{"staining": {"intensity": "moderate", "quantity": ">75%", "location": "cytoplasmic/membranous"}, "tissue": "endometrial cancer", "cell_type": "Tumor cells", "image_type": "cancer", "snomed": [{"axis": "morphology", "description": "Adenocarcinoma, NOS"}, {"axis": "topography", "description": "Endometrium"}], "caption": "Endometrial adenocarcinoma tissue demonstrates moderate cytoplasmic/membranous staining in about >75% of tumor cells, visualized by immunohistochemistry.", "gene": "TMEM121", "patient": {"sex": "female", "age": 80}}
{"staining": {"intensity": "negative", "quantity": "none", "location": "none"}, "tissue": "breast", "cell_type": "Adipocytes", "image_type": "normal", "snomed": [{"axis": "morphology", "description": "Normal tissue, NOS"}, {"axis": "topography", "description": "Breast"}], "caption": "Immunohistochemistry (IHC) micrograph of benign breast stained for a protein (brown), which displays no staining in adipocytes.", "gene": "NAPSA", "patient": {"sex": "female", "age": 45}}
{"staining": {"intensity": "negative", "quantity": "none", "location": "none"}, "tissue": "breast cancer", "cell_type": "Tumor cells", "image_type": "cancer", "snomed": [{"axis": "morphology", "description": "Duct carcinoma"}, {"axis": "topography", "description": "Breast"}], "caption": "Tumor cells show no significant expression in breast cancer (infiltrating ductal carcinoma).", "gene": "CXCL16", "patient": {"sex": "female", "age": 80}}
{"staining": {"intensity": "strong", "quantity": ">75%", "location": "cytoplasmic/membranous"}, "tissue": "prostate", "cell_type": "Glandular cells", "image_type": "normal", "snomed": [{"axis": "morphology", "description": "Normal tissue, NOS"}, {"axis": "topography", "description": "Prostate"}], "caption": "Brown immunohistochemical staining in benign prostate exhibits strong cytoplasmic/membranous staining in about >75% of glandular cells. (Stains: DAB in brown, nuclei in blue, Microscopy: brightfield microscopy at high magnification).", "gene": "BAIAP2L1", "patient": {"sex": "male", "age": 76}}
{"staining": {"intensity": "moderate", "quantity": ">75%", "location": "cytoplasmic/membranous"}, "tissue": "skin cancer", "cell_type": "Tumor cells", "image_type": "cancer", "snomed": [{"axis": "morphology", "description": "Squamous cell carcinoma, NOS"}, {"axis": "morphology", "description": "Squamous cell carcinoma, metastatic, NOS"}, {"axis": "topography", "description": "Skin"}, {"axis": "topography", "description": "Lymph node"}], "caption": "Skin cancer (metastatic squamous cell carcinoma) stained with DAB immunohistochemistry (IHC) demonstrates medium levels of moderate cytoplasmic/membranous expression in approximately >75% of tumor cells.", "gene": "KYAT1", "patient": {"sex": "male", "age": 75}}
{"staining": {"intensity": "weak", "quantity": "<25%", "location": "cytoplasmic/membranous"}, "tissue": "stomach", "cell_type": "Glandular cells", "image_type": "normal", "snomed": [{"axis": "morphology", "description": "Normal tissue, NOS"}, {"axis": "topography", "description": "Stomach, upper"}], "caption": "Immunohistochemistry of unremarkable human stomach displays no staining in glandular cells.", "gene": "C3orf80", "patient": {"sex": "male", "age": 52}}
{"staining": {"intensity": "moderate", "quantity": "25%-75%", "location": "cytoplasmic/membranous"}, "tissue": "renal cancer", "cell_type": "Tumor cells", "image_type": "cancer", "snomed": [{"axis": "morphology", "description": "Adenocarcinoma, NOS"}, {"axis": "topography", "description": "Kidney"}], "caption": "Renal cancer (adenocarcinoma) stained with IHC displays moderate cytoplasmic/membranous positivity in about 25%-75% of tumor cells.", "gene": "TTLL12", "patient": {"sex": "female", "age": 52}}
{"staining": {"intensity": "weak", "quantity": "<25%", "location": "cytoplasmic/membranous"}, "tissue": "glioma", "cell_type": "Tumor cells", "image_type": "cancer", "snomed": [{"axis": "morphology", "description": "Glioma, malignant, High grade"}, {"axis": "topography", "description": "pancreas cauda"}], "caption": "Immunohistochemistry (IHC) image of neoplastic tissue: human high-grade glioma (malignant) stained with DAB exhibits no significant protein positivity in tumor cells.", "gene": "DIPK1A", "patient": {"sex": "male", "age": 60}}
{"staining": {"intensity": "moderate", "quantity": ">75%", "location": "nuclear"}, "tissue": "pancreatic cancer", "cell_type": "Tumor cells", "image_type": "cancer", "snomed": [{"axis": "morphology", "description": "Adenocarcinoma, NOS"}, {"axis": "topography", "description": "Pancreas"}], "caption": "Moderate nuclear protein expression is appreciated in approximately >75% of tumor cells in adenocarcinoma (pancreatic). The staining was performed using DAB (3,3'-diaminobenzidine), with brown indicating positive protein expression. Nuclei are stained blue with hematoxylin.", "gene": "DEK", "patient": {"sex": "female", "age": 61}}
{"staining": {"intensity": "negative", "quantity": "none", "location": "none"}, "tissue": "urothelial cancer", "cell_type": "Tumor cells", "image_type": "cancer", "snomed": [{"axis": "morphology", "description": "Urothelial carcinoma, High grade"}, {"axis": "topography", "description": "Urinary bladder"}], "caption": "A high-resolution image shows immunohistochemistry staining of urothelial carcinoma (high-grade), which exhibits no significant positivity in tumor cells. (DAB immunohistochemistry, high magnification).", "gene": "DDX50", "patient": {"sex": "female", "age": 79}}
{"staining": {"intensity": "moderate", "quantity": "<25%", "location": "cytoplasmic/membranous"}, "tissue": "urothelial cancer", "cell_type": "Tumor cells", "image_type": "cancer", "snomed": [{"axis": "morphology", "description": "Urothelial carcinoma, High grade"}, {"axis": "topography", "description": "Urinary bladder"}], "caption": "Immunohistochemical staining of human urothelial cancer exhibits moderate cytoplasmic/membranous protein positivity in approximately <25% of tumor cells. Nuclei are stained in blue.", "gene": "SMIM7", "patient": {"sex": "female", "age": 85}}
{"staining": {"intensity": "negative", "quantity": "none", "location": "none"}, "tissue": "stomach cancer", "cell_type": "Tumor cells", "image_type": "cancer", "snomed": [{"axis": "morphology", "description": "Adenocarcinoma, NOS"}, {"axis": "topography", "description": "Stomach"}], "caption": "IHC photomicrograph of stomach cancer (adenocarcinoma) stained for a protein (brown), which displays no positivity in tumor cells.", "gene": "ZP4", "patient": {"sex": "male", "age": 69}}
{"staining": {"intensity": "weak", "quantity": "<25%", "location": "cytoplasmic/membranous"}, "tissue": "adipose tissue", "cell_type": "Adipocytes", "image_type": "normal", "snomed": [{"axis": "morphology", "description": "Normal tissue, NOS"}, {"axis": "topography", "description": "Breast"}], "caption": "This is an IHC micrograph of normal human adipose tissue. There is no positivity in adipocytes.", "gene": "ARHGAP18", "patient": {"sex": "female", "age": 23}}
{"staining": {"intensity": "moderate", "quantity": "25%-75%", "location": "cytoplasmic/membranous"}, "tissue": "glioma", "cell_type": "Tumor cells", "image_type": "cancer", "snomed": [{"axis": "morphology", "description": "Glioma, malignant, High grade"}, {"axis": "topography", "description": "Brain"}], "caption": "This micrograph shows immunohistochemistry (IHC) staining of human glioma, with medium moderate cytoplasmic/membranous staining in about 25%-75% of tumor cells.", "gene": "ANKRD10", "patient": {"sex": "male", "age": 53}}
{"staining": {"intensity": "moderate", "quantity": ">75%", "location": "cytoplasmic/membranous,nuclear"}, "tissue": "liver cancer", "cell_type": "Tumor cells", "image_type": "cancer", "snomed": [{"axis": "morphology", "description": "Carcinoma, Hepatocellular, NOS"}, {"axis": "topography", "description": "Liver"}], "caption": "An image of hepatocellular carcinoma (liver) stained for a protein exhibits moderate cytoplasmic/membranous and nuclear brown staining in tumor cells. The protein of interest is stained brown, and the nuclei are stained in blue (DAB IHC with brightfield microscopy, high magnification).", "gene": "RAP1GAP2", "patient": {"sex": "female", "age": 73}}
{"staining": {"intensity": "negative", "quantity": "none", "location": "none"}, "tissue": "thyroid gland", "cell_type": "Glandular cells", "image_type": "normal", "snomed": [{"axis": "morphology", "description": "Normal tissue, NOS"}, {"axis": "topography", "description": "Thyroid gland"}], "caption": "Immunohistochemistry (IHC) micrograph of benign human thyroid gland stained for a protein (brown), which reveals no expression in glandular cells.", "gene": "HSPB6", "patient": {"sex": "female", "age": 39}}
****
**Work instructions:** In the material above, show every line where the word "Breast" turns up.

**Answer to this exercise:**
{"staining": {"intensity": "negative", "quantity": "none", "location": "none"}, "tissue": "breast", "cell_type": "Adipocytes", "image_type": "normal", "snomed": [{"axis": "morphology", "description": "Normal tissue, NOS"}, {"axis": "topography", "description": "Breast"}], "caption": "Immunohistochemistry (IHC) micrograph of benign breast stained for a protein (brown), which displays no staining in adipocytes.", "gene": "NAPSA", "patient": {"sex": "female", "age": 45}}
{"staining": {"intensity": "negative", "quantity": "none", "location": "none"}, "tissue": "breast cancer", "cell_type": "Tumor cells", "image_type": "cancer", "snomed": [{"axis": "morphology", "description": "Duct carcinoma"}, {"axis": "topography", "description": "Breast"}], "caption": "Tumor cells show no significant expression in breast cancer (infiltrating ductal carcinoma).", "gene": "CXCL16", "patient": {"sex": "female", "age": 80}}
{"staining": {"intensity": "weak", "quantity": "<25%", "location": "cytoplasmic/membranous"}, "tissue": "adipose tissue", "cell_type": "Adipocytes", "image_type": "normal", "snomed": [{"axis": "morphology", "description": "Normal tissue, NOS"}, {"axis": "topography", "description": "Breast"}], "caption": "This is an IHC micrograph of normal human adipose tissue. There is no positivity in adipocytes.", "gene": "ARHGAP18", "patient": {"sex": "female", "age": 23}}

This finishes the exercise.